Even
before mental illness was an issue in my life, I have never been fond
of the holiday season. I love
Thanksgiving, but Christmas and New Years have always been a time to survive,
not a time I looked forward to. I’ve
never been good at buying presents, perhaps because I’ve never been at a point
where the prospect of spending money on presents hasn’t been stressful.
Now,
with us trying to survive on one teacher salary and the money Jessica makes at
her part time retail job, the stress of present buying is omnipresent. It’s not that I want to lavish my kids with
all sorts of crazy presents; I just want to give them enough so Christmas can
seem somehow normal. I don’t try to
match what their peers get, and I don’t want to and couldn’t anyway. I don’t
want the kids to feel like we are no longer middle class. We are, I guess, but barely hanging in
there. I want the kids to enjoy
themselves, even though I realize I make it harder for them to do so since they
can sense my tension and ill feelings.
Adding
to the financial stress is of course how everything affects Jessica. She did pretty well over the holidays, even though
there were some bumps. She was just about
in tears over the Christmas tree because she felt the decorations were lacking
and no one wanted to even decorate it. That is only partly true; my 16 and 18
year old sons didn’t want to decorate the tree, but Jason, my 11 year old was
into it, at least at first. Jessica’s
anxiety and overwhelming control issues (which peak when she is stressing) made
him lose interest.
But
we made it through Christmas.
On
Christmas day we began our planned for trip to my mother-in-law’s house – a ten
hour drive. I was not looking forward to
this because I didn’t know if Jessica would be able to handle it – all three of
the boys stuffed into the back of the car for ten hours seemed like a recipe
for disaster. Jessica was very fearful
and anxious – saying she had a bad feeling about the trip. She was fearful of the drive, of the car
breaking down, of the weather. And yet
she felt that since mother was counting on us being there that we had to
go. My fear was that if Jessica did get
to a tipping point from the stress of the drive and her symptoms got worse (if
she started hearing voices or whatever) we would be hundreds of miles from home
and probably on a highway in the middle nowhere. And then there was of course the week to be
spent at my mother-in-law’s house – while Jessica and her mother get along, her
mother is a huge stressor for Jessica. Luckily
my fears were for nothing. While the
drive was sometimes a struggle for everyone, the ten hours in the car was not
the apocalypse I had thought it might be.
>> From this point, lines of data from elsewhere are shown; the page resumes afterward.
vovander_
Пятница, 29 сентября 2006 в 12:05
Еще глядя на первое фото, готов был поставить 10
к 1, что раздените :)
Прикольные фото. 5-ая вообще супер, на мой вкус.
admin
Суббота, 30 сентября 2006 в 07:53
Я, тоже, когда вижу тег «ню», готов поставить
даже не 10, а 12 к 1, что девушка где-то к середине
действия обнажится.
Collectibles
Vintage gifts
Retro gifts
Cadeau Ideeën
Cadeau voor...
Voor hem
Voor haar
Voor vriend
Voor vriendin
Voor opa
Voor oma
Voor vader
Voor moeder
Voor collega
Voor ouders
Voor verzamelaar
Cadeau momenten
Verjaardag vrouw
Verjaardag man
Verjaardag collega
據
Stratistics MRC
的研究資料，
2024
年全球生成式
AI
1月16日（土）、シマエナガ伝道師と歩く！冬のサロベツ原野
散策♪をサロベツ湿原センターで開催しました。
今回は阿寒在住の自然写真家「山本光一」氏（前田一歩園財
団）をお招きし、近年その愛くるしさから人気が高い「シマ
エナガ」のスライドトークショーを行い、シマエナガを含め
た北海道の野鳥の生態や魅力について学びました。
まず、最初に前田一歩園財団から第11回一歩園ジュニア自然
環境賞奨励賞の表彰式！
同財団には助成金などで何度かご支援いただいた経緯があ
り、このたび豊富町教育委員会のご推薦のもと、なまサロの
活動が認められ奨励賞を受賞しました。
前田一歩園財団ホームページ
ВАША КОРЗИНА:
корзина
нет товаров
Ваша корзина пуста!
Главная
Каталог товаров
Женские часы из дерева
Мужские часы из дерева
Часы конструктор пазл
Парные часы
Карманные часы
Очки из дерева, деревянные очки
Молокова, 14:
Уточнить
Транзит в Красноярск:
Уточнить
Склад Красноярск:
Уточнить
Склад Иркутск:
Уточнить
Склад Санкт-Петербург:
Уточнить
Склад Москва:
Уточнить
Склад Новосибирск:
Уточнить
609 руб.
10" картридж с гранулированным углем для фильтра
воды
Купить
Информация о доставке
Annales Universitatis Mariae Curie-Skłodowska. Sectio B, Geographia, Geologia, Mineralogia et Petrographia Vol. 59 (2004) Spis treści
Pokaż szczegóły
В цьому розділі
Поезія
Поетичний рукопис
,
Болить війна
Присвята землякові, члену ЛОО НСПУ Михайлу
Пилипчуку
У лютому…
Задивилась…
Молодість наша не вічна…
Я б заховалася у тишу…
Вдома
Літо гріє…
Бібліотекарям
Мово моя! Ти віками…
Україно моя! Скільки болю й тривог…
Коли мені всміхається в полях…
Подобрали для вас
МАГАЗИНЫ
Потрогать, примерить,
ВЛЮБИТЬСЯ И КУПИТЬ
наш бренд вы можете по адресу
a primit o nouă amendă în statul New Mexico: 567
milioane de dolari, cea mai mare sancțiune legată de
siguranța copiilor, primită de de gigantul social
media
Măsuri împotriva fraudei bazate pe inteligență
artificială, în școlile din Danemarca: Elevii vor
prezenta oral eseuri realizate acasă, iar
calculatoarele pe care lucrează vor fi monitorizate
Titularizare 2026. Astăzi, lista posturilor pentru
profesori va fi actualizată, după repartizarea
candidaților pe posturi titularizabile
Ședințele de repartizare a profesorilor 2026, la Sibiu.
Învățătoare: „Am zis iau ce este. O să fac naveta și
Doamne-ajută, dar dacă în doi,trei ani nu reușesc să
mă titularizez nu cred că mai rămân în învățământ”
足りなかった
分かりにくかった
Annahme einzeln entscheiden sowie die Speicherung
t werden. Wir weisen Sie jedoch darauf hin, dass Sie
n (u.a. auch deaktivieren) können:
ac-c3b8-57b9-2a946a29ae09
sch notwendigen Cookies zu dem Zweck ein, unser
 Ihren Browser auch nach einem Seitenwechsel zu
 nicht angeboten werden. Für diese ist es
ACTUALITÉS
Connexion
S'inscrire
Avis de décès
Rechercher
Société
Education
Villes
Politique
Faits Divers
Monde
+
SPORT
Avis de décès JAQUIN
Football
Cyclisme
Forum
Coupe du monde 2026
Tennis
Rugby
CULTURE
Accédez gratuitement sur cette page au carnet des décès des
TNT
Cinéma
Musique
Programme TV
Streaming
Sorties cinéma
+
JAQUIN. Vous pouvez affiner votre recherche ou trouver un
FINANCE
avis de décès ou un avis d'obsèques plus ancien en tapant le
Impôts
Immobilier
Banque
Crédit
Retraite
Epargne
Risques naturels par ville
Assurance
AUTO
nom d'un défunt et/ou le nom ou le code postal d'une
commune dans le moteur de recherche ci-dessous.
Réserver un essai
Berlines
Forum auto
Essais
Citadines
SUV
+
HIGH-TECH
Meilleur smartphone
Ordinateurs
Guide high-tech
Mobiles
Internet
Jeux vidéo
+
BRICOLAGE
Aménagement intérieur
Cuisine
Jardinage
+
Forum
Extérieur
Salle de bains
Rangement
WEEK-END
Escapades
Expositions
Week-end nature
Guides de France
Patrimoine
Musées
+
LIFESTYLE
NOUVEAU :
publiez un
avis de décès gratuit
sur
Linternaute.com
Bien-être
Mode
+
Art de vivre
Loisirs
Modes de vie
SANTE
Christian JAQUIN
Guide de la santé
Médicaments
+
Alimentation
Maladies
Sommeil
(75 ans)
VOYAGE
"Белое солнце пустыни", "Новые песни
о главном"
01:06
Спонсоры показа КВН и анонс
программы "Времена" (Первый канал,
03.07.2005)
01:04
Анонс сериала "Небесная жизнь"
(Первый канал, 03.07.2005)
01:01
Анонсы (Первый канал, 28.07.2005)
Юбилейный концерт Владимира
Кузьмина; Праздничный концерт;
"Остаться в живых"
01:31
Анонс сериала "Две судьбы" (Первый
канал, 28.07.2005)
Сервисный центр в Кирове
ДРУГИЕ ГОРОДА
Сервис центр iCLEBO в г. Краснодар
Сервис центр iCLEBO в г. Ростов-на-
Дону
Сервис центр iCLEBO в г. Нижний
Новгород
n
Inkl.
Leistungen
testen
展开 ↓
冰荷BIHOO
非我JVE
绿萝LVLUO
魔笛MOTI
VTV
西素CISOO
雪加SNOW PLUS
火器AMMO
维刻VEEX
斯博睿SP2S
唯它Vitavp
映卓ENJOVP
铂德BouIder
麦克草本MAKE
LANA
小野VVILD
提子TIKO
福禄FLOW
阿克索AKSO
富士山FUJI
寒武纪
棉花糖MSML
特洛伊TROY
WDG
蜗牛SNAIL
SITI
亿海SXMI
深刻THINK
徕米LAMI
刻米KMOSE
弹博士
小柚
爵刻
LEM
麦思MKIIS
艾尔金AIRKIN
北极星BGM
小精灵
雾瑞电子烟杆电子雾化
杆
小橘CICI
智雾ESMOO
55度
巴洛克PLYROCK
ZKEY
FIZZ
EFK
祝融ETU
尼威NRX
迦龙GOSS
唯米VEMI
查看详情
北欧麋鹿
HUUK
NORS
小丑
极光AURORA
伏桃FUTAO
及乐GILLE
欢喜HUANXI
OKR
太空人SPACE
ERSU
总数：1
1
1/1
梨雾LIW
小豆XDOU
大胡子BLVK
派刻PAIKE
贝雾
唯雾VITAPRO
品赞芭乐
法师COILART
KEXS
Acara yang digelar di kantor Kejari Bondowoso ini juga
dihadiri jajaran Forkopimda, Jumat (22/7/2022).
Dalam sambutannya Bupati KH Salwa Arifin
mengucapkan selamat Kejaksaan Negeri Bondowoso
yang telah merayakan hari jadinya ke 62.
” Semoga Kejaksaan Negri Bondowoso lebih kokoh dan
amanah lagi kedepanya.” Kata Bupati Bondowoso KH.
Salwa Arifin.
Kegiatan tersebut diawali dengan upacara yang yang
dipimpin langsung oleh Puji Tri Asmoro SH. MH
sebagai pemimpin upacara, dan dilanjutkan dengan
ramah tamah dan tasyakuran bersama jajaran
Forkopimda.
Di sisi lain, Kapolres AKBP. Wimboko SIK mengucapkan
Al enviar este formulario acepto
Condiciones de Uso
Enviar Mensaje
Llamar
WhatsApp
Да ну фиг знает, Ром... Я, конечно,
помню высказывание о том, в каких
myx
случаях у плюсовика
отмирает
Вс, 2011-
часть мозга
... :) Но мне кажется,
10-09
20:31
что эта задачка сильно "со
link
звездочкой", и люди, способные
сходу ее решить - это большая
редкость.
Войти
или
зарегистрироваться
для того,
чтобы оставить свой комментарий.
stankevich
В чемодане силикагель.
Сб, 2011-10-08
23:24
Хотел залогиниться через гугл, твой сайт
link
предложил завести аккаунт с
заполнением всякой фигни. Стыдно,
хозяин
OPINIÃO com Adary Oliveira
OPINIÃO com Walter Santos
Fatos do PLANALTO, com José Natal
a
The kids did a good job not killing each other and Jessica was able to
handle the ride well too. At her mother’s
house, while Jessica did have her moments, she overall felt pretty well. We made the return trip without any major
problems.
New
Year’s Eve depressed me. We used to have
friends we did things with – family parties we would go to. Not anymore.
Jessica’s illness has left us pretty isolated. I can’t blame it all on
her illness, but her illness has been a large part. Jessica has slowly pulled herself away from
almost of her friends. She also can’t stand
being in crowds for very long. She says
she gets affected by “entities” that are attached to people. I’ve also found myself pulling away from
friends because I can’t do the normal things of life that people do. Whatever the reason, we’ve found ourselves
alone on New Year’s Eve for the last few years.
Jessica was in her room when the ball dropped; the two older boys were
out with friends, so Jason and I whooped it up while watching Dick Clark.
But
the holidays are over and we survived.